Oil on board, 16×20″, 2023
Part of my Easter Paintings series
Nicodemus ponders the next steps in his life as he lays the body of Christ to rest.
Light is the subject of any true work of art and the essential element of our lives, whether emanating from some orb in the sky or from within our hearts. Without light, we cannot see. Without Heavenly light, we cannot see truth and thus be humbled and inspired to change.
Paint daubs on any surface are illustrations of this revelatory conflict between light and dark.
This painting addresses that conflict. Nicodemus in the Tomb is an interpretation of a scene showing Nicodemus helping bury Christ’s body. At first glance, the title limits our thoughts to the enclosure itself, fashioning it as a final resting place that seals in the Lord’s deceased body, marking a final end: cold, decaying, sealed, hopeless. But a light shines from above, beckoning, revealing, hinting at an exit from this temporary shell. Like the final bell at the end of a school year, the light celebrates both our graduation from mortality, rising as we greet the Lord in perfect health and vitality, and our continuing path afterward toward joy and glory, if we will.
The sarcophagus that Nicodemus leans against seems solid but has already been robbed. It was breached from within and partly emptied as Christ’s spirit left to greet His Father and others of His family in the joyful reunion that celebrated resurrection’s doors being opened to all. Three days after Nicodemus sealed the vault, the looting was complete: Christ’s body joined His spirit in perfected union. Death had lost its sting; Christ had won the victory. All tombs would be emptied.
In this painting, two sources of light illuminate Nicodemus, who has collapsed against Christ’s sepulcher inside the carven tomb.
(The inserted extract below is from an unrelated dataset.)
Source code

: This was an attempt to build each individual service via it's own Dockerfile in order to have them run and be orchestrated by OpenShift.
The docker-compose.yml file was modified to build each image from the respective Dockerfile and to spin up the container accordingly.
The most prominent light is from above, perhaps coming from a hole in the hill it was chiseled from. A fanciful construct, I am sure, but it serves to symbolize at least two connections with Heaven. One is described above, a form of approval and promise. The other shows Heavenly approval of the path this very human being, now a disciple, has chosen. As a leader in Israel, Nicodemus had followed the Savior since early in His ministry, perhaps starting as a skeptical member of the Sanhedrin assigned to investigate the upstart Nazarene. The teachings Nicodemus heard from his target broke through his narrow and hard-won scholarly interpretation of tradition and law and opened his heart to Christ’s new and timeless gospel truths.
The second light comes from the entrance to the tomb. Nicodemus has had a very long week: the events of Christ’s trial; the lengthy behind-the-scenes legal wrangling with the Sanhedrin and other Jewish and Roman leaders; his probable efforts to comfort families and followers; his wrestling with the scriptures to reconcile his own ingrained interpretation of them with Christ’s new light; his perhaps unsuccessful unraveling of conflicting counsel from the confused and frightened apostles; his wonder and fear at the horrors of the cross; his begging the body from an unbelieving Pilate; and his enabling of the burial process. He is a stronger, more forthright and courageous follower of The Savior than he was at their first meeting but, as he helped lay his Lord to rest, he probably still grappled with his own fear, exhaustion and doubt.
He is strengthened and comforted by his faith in Jesus but, like most of us, is still unsure of the future. He faces the outside world, unsure of his path but fated to follow whatever comes.
I think we all are much like that. I pray we have the courage, like Nicodemus, to offer all we have to Him who gave His all and promised His all to us.